> 検討用本文
....
共同体が公的な性格を帯びた良い具体例が昭和の会社です。年功序列や終身雇用制度などは昭和時代の会社よく見られた風景でした。会社は社員を採用したら定年まで責任をもって面倒をみる社会関係となりました。一旦組織に所属したら共同体(会社)に忠誠を誓う(転職しない)代わりに共同体はメンバー一人一人を責任を持って面倒をみる(解雇しない)システムです。その為、昭和時代のサラリーマンにとって会社は人生のある意味全てであり、会社の外のことはどうでもいいことでありました。

堺屋太一さんの文明を解く 東大講義録の中ではこの会社に勤めた縁によって出来上がる公的な関係を「職縁社会」と名付け、この職縁社会の会社人間が残酷でいかに酷いものであるかを述べています。少し引用してみます。

今の職縁社会は酷いものです。他所の会社の人はどうでもいいと言う様な激しい区別が行われている。自分の会社の人に好かれれば、他の人にはどんな嫌われてもいいともいう。だから「会社人間」はおそろしく残酷なことを平気でしますよね。

取引先の中小企業が傾いたときの取り立てなどな酷いものです。正義感をもって社会的残虐をやります。「そんなことをしたら長年あなたの会社と取引のあった会社の社長と家族は飢えるでしょう。」というと「いや、これは我が社の規則だから、気の毒ながら住居も自動車も差し押さえるのは当然です」という。これが職場というコミュニティですよね。
....
> 分析用データ
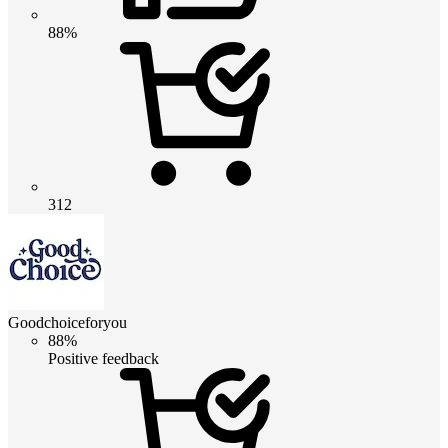
88%
312
Goodchoiceforyou
88%
Positive feedback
....
> 課題一覧
1. 昭和の会社を扱った本文にある「会社は社員を採用したら定年まで責任をもって面倒をみる社会関係となりました。」は、英語でどう訳せますか。
2. 昭和の会社を扱った本文について、次の問いに答えてください。
(a) 昭和時代の会社によく見られた風景として挙げられている制度は何ですか。
(b) 会社に勤めた縁によって出来上がる公的な関係を、堺屋太一さんは何と名付けていますか。
(c) 引用部分で、取引先の中小企業が傾いたとき、会社人間が差し押さえるのは当然だと言っているものは何ですか。

> 期待される解答
1. Companies came to form a social relationship in which, once they hired employees, they took responsibility for looking after them until retirement.

2.
(a) 年功序列と終身雇用制度
(b) 職縁社会
(c) 住居と自動車